Um gegen Benzodiazepine und Heroin auf Dundees Straßen vorzugehen, hat die schottische Polizei in diesem Sommer mehrere Razzien durchgeführt. Dabei beschlagnahmten sie 18.000 Benzodiazepin-Pillen und 12,5 Kilogramm Heroin im Wert von insgesamt etwa 860.000 Euro. Auch wenn diese Beschlagnahmungen als Erfolg im Kampf gegen die Drogen gefeiert werden, haben sie wohl nur einen Bruchteil der Mengen aus dem Verkehr gezogen, die unbemerkt in die Stadt gelangen.

Ein weiteres Problem verschärft die Lage in Dundee: Zu wenige der Drogenkonsumierenden bekommen die medizinische Versorgung, die sie benötigen. Statistisch gesehen haben Konsumierende höhere Überlebenschancen, wenn sie sich in Behandlung befinden. Doch Dundee ist die einzige Stadt in Schottland, in der es keine einzige Reha-Klinik gibt.

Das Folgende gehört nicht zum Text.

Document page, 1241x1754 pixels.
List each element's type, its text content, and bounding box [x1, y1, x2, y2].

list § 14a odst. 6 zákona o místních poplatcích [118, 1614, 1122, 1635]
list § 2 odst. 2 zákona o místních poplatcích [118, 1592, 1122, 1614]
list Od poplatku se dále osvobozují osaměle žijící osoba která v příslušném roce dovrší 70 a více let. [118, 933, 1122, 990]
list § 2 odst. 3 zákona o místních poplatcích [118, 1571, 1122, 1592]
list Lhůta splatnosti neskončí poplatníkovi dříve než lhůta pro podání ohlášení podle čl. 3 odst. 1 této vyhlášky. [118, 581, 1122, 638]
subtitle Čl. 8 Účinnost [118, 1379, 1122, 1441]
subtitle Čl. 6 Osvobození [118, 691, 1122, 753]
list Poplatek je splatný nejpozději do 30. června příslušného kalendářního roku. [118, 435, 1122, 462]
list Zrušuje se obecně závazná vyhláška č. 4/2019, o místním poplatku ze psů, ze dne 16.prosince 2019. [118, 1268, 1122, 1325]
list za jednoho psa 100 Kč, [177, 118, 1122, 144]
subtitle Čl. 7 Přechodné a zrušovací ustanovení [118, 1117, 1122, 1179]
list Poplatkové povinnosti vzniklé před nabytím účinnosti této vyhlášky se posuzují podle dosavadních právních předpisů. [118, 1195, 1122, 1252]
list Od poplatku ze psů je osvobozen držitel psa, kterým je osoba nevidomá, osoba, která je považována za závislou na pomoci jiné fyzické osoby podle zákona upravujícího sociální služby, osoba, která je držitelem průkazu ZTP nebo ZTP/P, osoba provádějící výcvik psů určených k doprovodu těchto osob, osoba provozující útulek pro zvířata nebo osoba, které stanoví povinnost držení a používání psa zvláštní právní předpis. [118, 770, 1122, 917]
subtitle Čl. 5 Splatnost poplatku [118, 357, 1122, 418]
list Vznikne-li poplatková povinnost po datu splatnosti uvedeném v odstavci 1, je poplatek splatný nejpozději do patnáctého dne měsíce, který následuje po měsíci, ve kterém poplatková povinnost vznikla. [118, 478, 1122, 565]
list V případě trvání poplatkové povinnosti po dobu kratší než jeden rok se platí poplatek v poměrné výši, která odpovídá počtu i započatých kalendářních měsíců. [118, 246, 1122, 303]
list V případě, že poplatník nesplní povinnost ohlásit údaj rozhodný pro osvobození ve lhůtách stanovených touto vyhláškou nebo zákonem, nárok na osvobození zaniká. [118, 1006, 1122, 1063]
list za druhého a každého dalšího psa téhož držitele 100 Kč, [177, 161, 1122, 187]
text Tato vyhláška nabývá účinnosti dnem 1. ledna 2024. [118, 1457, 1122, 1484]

Nachdem Dundee wegen der zahlreichen Drogentoten in den Schlagzeilen landete, wurde eine Drogenkommission gegründet, die die Vorfälle und Zusammenhänge untersuchen soll. Ihr Leiter, Andy Perkins, erklärt mir im Gespräch, warum er die Bezeichnung "Europas Hauptstadt der Drogentoten" nicht zutreffend findet. "Man kann die Daten unterschiedlich interpretieren", sagt er. "Wenn man die Todesfälle auf die gesamte Einwohnerzahl rechnet, sieht es für Dundee schlecht aus. Aber wenn man sich die Todesfälle pro Drogenkonsument anschaut, steht Dundee in Großbritannien nicht an der Spitze."

Der Kampf gegen diese Epidemie ist zwar langsam und unglamourös, doch in Dundee geht er weiter. Mit Medikamenten und Tests geht die Hilfsorganisation Gowrie Care radikal gegen Hepatitis-C-Erkrankungen bei Heroinabhängigen vor. Inzwischen bekommen auch mehr Menschen Zugang zu Naloxon, einem lebensrettenden Medikament bei einer Opioid-Überdosis. Zwar ist es kein Allheilmittel und ersetzt auch keine Therapie, aber es rettet Leben, sagt der Sozialarbeiter Kelly.